◆ ABOUT THIS EXERCISE
Output only the lines of the entries that follow, starting at the one with "25: (247, 284, 0.20)" and running down to the one with "37: (438, 260, 0.25)", both included and unchanged.

◆ RECORDS FOR PROCESSING
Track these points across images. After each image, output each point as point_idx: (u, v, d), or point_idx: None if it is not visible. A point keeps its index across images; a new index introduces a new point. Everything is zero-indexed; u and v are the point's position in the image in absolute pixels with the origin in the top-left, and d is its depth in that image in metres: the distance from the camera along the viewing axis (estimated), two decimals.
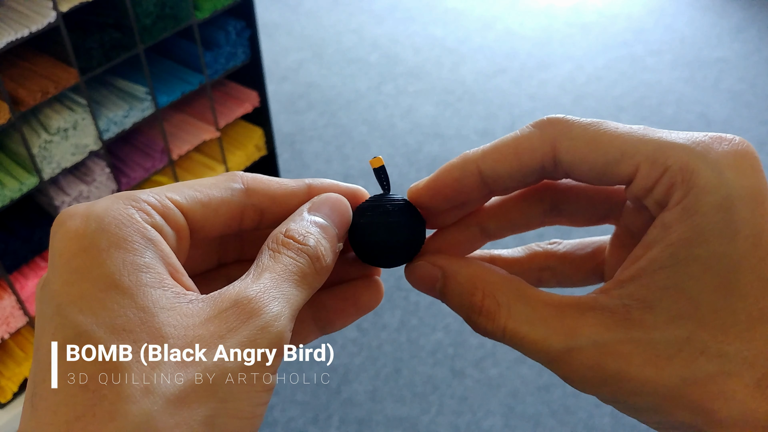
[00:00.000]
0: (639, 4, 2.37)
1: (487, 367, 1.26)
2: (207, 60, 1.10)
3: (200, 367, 0.18)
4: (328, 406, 1.20)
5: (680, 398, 0.20)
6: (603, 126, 0.21)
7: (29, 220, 0.97)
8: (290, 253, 0.21)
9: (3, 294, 0.94)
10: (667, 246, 0.20)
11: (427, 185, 0.25)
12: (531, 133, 0.22)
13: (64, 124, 0.92)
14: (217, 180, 0.23)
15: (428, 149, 1.75)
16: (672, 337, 0.20)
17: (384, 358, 1.28)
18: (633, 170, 0.21)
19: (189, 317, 0.19)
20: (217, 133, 1.17)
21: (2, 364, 1.02)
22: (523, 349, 0.22)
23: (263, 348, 0.19)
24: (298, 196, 0.24)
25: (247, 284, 0.20)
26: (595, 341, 0.21)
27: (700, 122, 1.83)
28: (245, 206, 0.23)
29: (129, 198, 0.20)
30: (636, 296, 0.21)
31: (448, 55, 2.13)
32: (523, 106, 1.91)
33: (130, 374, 0.17)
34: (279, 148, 1.73)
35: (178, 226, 0.21)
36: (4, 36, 0.82)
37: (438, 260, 0.25)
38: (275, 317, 0.19)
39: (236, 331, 0.19)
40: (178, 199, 0.22)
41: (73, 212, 0.20)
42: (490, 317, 0.23)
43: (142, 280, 0.19)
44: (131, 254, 0.19)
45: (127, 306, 0.18)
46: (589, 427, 1.17)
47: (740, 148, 0.20)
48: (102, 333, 0.18)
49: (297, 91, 1.98)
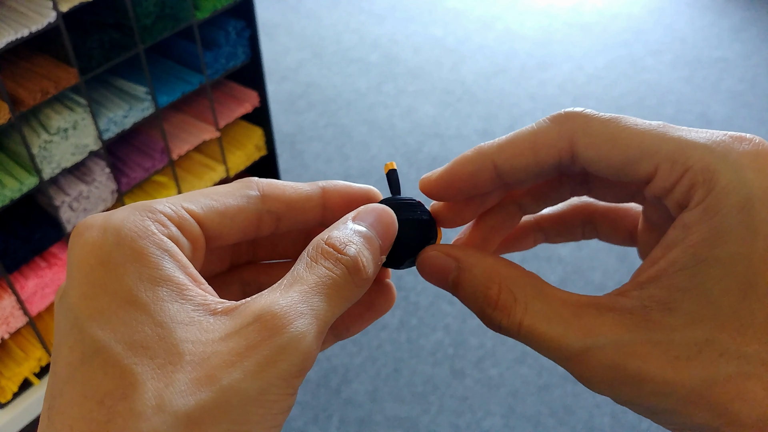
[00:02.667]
0: (639, 4, 2.37)
1: (487, 367, 1.26)
2: (207, 60, 1.10)
3: (215, 386, 0.17)
4: (328, 406, 1.20)
5: (700, 399, 0.20)
6: (622, 122, 0.21)
7: (29, 220, 0.97)
8: (327, 263, 0.20)
9: (3, 294, 0.94)
10: (687, 247, 0.20)
11: (440, 177, 0.24)
12: (548, 127, 0.22)
13: (64, 124, 0.92)
14: (233, 188, 0.23)
15: (428, 149, 1.75)
16: (691, 339, 0.20)
17: (384, 358, 1.28)
18: (653, 170, 0.21)
19: (208, 332, 0.18)
20: (217, 133, 1.17)
21: (2, 364, 1.02)
22: (538, 347, 0.22)
23: (284, 369, 0.18)
24: (313, 199, 0.24)
25: (274, 297, 0.19)
26: (614, 341, 0.21)
27: (699, 122, 1.83)
28: (261, 213, 0.23)
29: (146, 209, 0.20)
30: (656, 298, 0.21)
31: (448, 55, 2.13)
32: (523, 106, 1.91)
33: (144, 391, 0.17)
34: (279, 148, 1.73)
35: (193, 236, 0.21)
36: (4, 36, 0.82)
37: (453, 251, 0.24)
38: (300, 336, 0.18)
39: (256, 350, 0.18)
40: (194, 208, 0.21)
41: (91, 224, 0.20)
42: (505, 312, 0.22)
43: (159, 294, 0.18)
44: (148, 268, 0.19)
45: (144, 322, 0.18)
46: (589, 427, 1.17)
47: (761, 148, 0.20)
48: (119, 349, 0.17)
49: (297, 91, 1.98)
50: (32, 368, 1.03)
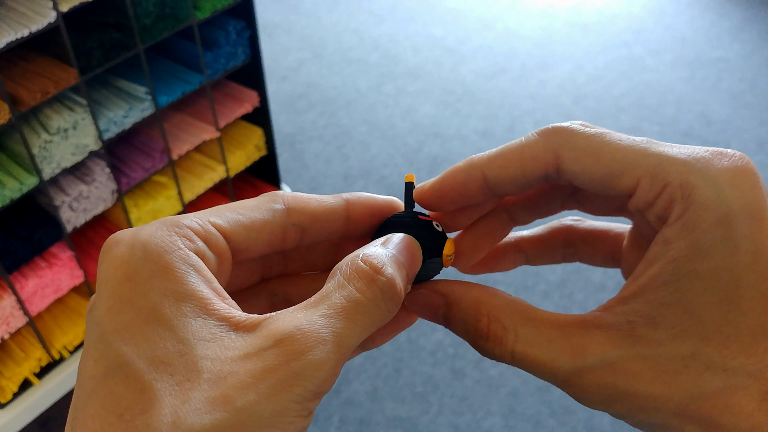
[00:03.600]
0: (639, 4, 2.37)
1: (487, 367, 1.26)
2: (207, 60, 1.10)
3: (230, 406, 0.17)
4: (328, 406, 1.20)
5: (689, 413, 0.20)
6: (606, 137, 0.22)
7: (29, 220, 0.97)
8: (360, 283, 0.20)
9: (3, 294, 0.94)
10: (668, 262, 0.20)
11: (432, 187, 0.25)
12: (535, 141, 0.23)
13: (64, 124, 0.92)
14: (259, 201, 0.23)
15: (428, 149, 1.75)
16: (677, 353, 0.20)
17: (384, 358, 1.28)
18: (634, 184, 0.21)
19: (228, 350, 0.18)
20: (217, 133, 1.17)
21: (2, 364, 1.02)
22: (532, 371, 0.22)
23: (299, 393, 0.18)
24: (337, 212, 0.24)
25: (297, 319, 0.19)
26: (602, 360, 0.21)
27: (700, 122, 1.83)
28: (286, 226, 0.23)
29: (173, 224, 0.21)
30: (640, 313, 0.21)
31: (448, 55, 2.13)
32: (523, 106, 1.91)
33: (161, 407, 0.17)
34: (279, 148, 1.73)
35: (219, 250, 0.21)
36: (4, 36, 0.82)
37: (439, 287, 0.25)
38: (318, 363, 0.18)
39: (272, 373, 0.18)
40: (221, 223, 0.22)
41: (120, 239, 0.20)
42: (497, 342, 0.23)
43: (182, 310, 0.19)
44: (173, 283, 0.19)
45: (167, 338, 0.18)
46: (589, 427, 1.17)
47: (740, 164, 0.20)
48: (142, 364, 0.18)
49: (297, 91, 1.98)
50: (32, 368, 1.03)
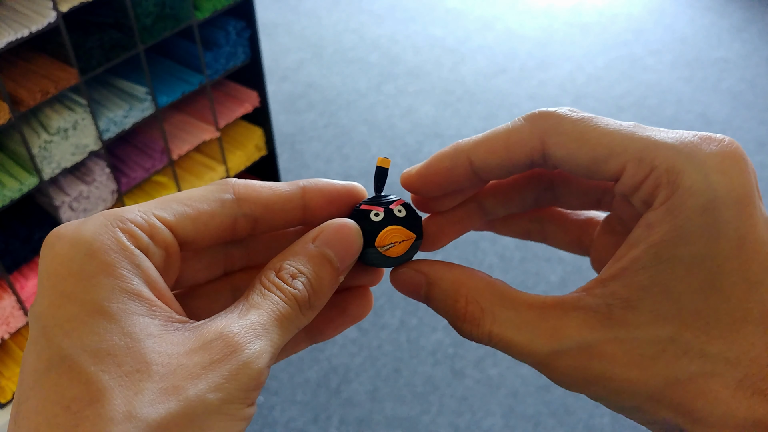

◆ REPLY TO THE EXERCISE
25: (247, 284, 0.20)
26: (595, 341, 0.21)
27: (700, 122, 1.83)
28: (245, 206, 0.23)
29: (129, 198, 0.20)
30: (636, 296, 0.21)
31: (448, 55, 2.13)
32: (523, 106, 1.91)
33: (130, 374, 0.17)
34: (279, 148, 1.73)
35: (178, 226, 0.21)
36: (4, 36, 0.82)
37: (438, 260, 0.25)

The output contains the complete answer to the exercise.